Black Friday is very exciting for the industry and consumers alike and yet another US convention that has been exported to the UK very successfully. Taking place on 27 November this year, it has traditionally been an opportunity for High Street retailers to offload their slow sellers and excess stocks before Christmas, but with the rise in e-commerce, it has become a huge e-commerce phenomenon. Pureplay retailers have picked up on the event and see it as an opportunity to hold flash sales, but unlike the bricks and mortar stores they can and do oversell, because many don’t usually physically hold any stock and are effectively box shifting for manufacturers based on sales generated.

I had first hand experience of this after ordering a new TV in the 2014 Black Friday promotions, which was finally delivered after a one month wait and many irate discussions with the retailer’s customer services team. All this was in spite of my having pre-booked a delivery slot as offered. It was clear both the online retailer and manufacturer had been totally overwhelmed by demand and could not offer the service they had promised to their customers. They had no visibility of where the item was after the sale and were unable to tell me whether it had been picked or dispatched. Had I known the possible delays I would have sourced my new TV locally and probably just paid a bit more.

As a result of experiences like these, which were caused by exceptional short-term demand, consumers may be less inclined to believe delivery promises made online because they will have already had a negative experience. Last year a lot of retailers made similar mistakes and overpromised on their Black Friday offerings. I certainly won’t be making the same mistake this year on Black Friday. In the future, retailers and manufacturers need to be very careful when organising special promotions to ensure they can actually be fulfilled. New online review services like Reevoo mean an online retailer’s reputation can be damaged very seriously if customers post that they did not get their goods as promised when they placed the order.

Retailers need to be more realistic about what they can and cannot fulfill and they need to give their customers a more realistic and honest delivery projection. This way, the customer can decide whether they want to buy the goods at a cheap price but then have to wait for them to arrive, or go to the High Street, pay slightly more, but be able to take the item the same day.

To some degree, automated warehouse systems can help ease the strain of events like Black Friday by helping to pick and dispatch goods faster, but only to a point. If a business has been totally overwhelmed by an unprecedented level of orders, automation won’t compensate for a lack of forward planning. Equally, smaller retailers cannot justify spending many thousands on automated systems just to satisfy a handful of spikes in business volume - they would be better placed to devote that capex towards more general operational improvements to benefit the business as a whole over the year.

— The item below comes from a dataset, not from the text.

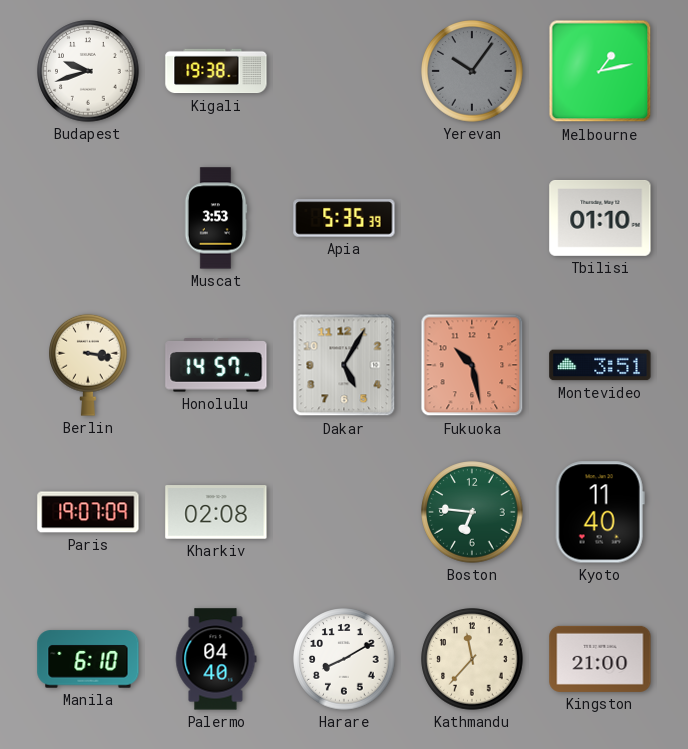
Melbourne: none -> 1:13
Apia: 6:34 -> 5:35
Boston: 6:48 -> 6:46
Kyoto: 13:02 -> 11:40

If retailers want to take advantage of Black Friday sales opportunities, they need to have a good plan in place, recruit any extra staff needed and have contracts with parcel carriers in place to enable them to fulfil orders in line with customer expectations. If delivery times will be longer than usual, they need to be honest with customers so they can decide upfront whether to place the order anyway because the price warrants a slight wait for the goods, or go elsewhere and possibly pay a premium.